MONROEVILLE, Ala. — The will of “To Kill a Mockingbird” author Harper Lee has been made public following a lawsuit by The New York Times, but details on her estate remain a secret.
The move came as Emory University in Atlanta said separately it had acquired a collection of personal correspondence and memorabilia of Lee, who won the Pulitzer Prize for “Mockingbird” in 1961. The book, a fictional story about racial injustice in a little Alabama town, went on to sell more than 40 million copies. The Times reports that Harper’s will, unsealed Tuesday, shows that most of her assets were transferred into a trust days before her death in 2016 in her hometown of Monroeville, Ala. She was 89 when she died in her sleep at an assisted living facility.
But the contents of her estate remain private because trust documents are private.

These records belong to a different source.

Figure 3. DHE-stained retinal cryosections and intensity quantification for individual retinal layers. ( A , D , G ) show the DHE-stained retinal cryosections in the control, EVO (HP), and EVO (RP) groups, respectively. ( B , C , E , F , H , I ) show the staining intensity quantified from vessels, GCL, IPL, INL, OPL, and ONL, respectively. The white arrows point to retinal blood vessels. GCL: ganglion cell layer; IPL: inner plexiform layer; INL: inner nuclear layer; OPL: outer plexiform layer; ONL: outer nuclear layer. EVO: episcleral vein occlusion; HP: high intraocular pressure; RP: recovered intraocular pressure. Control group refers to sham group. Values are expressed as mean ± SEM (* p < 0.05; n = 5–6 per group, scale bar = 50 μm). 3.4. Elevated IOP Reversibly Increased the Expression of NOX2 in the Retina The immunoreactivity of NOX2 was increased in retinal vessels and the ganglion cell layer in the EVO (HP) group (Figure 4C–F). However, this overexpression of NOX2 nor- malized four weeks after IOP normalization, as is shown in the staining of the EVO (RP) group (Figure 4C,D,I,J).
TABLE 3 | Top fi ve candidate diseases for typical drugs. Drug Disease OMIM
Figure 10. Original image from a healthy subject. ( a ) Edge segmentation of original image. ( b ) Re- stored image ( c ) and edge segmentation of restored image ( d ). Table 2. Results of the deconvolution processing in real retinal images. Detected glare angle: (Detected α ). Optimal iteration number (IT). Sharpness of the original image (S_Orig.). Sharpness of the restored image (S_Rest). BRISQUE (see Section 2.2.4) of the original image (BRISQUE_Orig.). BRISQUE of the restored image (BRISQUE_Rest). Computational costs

A probate court sealed the will of the famously private writer following her death, and the newspaper filed suit the same year to have the document made public. The suit argued that Lee’s desire for privacy wasn’t sufficient legal reason to keep her will hidden from public view.
Records show the estate recently dropped its opposition to unsealing the will.

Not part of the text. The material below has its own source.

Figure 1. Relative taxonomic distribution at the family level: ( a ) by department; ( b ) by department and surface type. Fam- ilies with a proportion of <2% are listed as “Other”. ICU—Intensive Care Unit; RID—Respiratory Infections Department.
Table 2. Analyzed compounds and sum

The letters acquired by Emory, written over a five-year period ending in 1961, are from Lee to New York architect Harold Caufield and his friends, who included Michael and Joy Brown. The Browns assisted Lee for a year while she wrote “Go Set a Watchman,” a precursor to “To Kill a Mockingbird” that wasn’t published until 2015. The university said it acquired the letters from Paul R. Kennerson, a retired attorney from La Jolla, Calif. They will become available to the public in April.
According to a statement issued by Emory, Kennerson approached the university about becoming the permanent home of the archive after meeting and speaking with Emory historian Joseph Crespino.
Crespino had contacted Kennerson while researching his forthcoming book, “Atticus Finch: The Biography.” The book, which will be available May 8, is a political and cultural history of Lee’s most famous character and how his creation was inspired by Lee’s father, Amasa Coleman Lee, who practiced law, served in the Alabama State Legislature and was owner and editor of the Monroe Journal.